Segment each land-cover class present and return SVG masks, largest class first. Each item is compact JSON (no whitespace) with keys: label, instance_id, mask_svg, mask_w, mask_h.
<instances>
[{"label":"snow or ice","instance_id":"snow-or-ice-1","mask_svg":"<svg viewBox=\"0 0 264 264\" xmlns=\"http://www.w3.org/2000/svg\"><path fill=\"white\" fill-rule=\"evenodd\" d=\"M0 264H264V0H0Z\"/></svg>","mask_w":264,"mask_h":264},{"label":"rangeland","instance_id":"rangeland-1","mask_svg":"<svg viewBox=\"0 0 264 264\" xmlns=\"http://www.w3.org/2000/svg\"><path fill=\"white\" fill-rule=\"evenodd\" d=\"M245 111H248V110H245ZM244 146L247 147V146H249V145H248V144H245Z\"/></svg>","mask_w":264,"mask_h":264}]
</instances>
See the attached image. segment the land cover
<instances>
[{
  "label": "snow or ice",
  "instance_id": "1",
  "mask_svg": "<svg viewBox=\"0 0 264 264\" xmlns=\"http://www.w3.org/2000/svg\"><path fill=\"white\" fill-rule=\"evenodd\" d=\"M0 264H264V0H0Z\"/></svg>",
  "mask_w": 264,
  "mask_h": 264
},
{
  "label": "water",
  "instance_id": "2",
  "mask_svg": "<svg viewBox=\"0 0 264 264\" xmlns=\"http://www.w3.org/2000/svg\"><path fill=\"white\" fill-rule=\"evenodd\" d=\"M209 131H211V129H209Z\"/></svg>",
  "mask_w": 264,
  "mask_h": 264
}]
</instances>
──────────
Type the material above out again, exactly.

**CORRECT RESPONSE:**
Segment each land-cover class present and return SVG masks, largest class first. Each item is compact JSON (no whitespace) with keys: label, instance_id, mask_svg, mask_w, mask_h.
<instances>
[{"label":"snow or ice","instance_id":"snow-or-ice-1","mask_svg":"<svg viewBox=\"0 0 264 264\" xmlns=\"http://www.w3.org/2000/svg\"><path fill=\"white\" fill-rule=\"evenodd\" d=\"M0 264H264V0H0Z\"/></svg>","mask_w":264,"mask_h":264},{"label":"rangeland","instance_id":"rangeland-1","mask_svg":"<svg viewBox=\"0 0 264 264\" xmlns=\"http://www.w3.org/2000/svg\"><path fill=\"white\" fill-rule=\"evenodd\" d=\"M245 111H248V110H245ZM244 146L247 147V146H249V145H248V144H245Z\"/></svg>","mask_w":264,"mask_h":264}]
</instances>
See the attached image. segment the land cover
<instances>
[{
  "label": "snow or ice",
  "instance_id": "1",
  "mask_svg": "<svg viewBox=\"0 0 264 264\" xmlns=\"http://www.w3.org/2000/svg\"><path fill=\"white\" fill-rule=\"evenodd\" d=\"M0 264H264V0H0Z\"/></svg>",
  "mask_w": 264,
  "mask_h": 264
},
{
  "label": "water",
  "instance_id": "2",
  "mask_svg": "<svg viewBox=\"0 0 264 264\" xmlns=\"http://www.w3.org/2000/svg\"><path fill=\"white\" fill-rule=\"evenodd\" d=\"M209 131H211V129H209Z\"/></svg>",
  "mask_w": 264,
  "mask_h": 264
}]
</instances>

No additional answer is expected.